_Provided passage_

|---|

Much of this brief book, however, is dedicated to accounts not of playing video games but of discussing them. Bissell visits the offices of some of the top game makers—Epic, BioWare, Ubisoft—to talk about the mechanics of cut scenes, voice acting, and artificial intelligence systems. He chats about aesthetics with the iconoclastic designer Jonathan Blow, creator of the genre-bending “art game” Braid. He devotes one of his longest chapters to a report on the proceedings of an industry convention in Las Vegas in 2009, where “matters of narrative, writing, and story were discussed as though by a robot with a PhD in art semiotics from Brown.”

Though they often have the feel of homework assignments written by a clever, slightly bored student, the journalistic sections of Bissell’s book are illuminating and at times fascinating. They allow Bissell to explore the challenges that game designers face as they struggle to expand the boundaries of their craft. Videogames have become much more sophisticated in recent years—the spectacles they present are often tinged with moral ambiguity—but they continue to be plagued by what Bissell, in describing the Resident Evil series, calls “phenomenal stupidity.” Their very form frustrates the ambitions of their creators.

The compromise in agency that lies at the heart of all games—control over the experience shifts clumsily between maker and player—makes it difficult, perhaps impossible, for games to achieve the subtle and surprising emotional resonance that characterizes the finest works of art. Because games by definition have to be played, they can never be experienced with the combination of immersion and detachment, the repose that characterizes the reader of a novel, the viewer of a painting, or the auditor of music.

Whatever their artistic talents and pretensions, game designers may in the end be fated to be toolmakers, creators of marvelous contraptions of intense but only passing interest. As Bissell’s account makes clear, even the very best modern games—those with exquisite animation, smart writing, intriguing characters, and fresh story lines—have not been able to transcend their gameyness.

|---|

_Material provided_
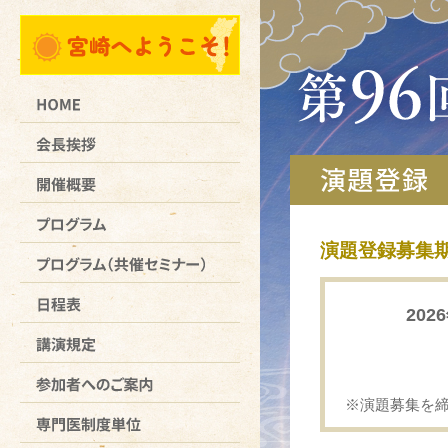
演題登録募集
202
※演題募集を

|---|

_Exercise 1_
In the review of Bissell's book, swap "Videogames" for "Computer games" and give everything from "Though they often" down to "of their creators.".
_Exercise 2_
Please write the next part of the review of Bissell's book, picking up after its last sentence.
These lines have no connection to the review of Bissell's book.

_Response area 1_
Though they often have the feel of homework assignments written by a clever, slightly bored student, the journalistic sections of Bissell’s book are illuminating and at times fascinating. They allow Bissell to explore the challenges that game designers face as they struggle to expand the boundaries of their craft. Computer games have become much more sophisticated in recent years—the spectacles they present are often tinged with moral ambiguity—but they continue to be plagued by what Bissell, in describing the Resident Evil series, calls “phenomenal stupidity.” Their very form frustrates the ambitions of their creators.

_Response area 2_
In his concluding chapter, Bissell turns his attention to one of the most loved and loathed of modern videogame franchises: the sprawling, nihilistic underworld adventure Grand Theft Auto. It is also here, in the waning pages of the book, that the author makes a personal confession which ends up casting a weird backlight over his entire enterprise. It turns out that, at the height of his passion for videogames, when he was often playing Grand Theft Auto IV around the clock, Bissell was also snorting septum-dissolving quantities of cocaine.

At one point, he finds himself handing wads of cash to a Russian dealer in an alleyway in Tallinn, Estonia. “Soon,” he recalls, “I was sleeping in my clothes. Soon my hair was stiff and fragrantly unclean.” It’s as if the demi-monde of Grand Theft Auto has begun to leak into Bissell’s own existence. Or maybe it’s the other way around. Whose demons, the reader begins to wonder, has this gamer been slaying? The question, alas, goes largely unanswered. “Video games and cocaine,” Bissell acknowledges, “feed on my impulsiveness, reinforce my love of solitude, and make me feel good and bad in equal measure.” But that is as far as he goes in plumbing the meaning of his twin vices. The reader is left holding an enigma.

In the closing pages of Extra Lives, we see, if only faintly, the glimmerings of a deeper book, one that might have dissected the strange species of hopped-up man-boy whose compulsions find both their spur and their outlet in the hyperactive cartoon worlds rendered in meticulous detail on high-definition screens. But while Bissell may be fearless in fighting zombies, when it comes to exploring the murky and still unmapped territory of the adult gamer’s soul, he loses his nerve. He stays in the safe house.

Nicholas Carr is the author, most recently, of The Shallows: What the Internet Is Doing to Our Brains.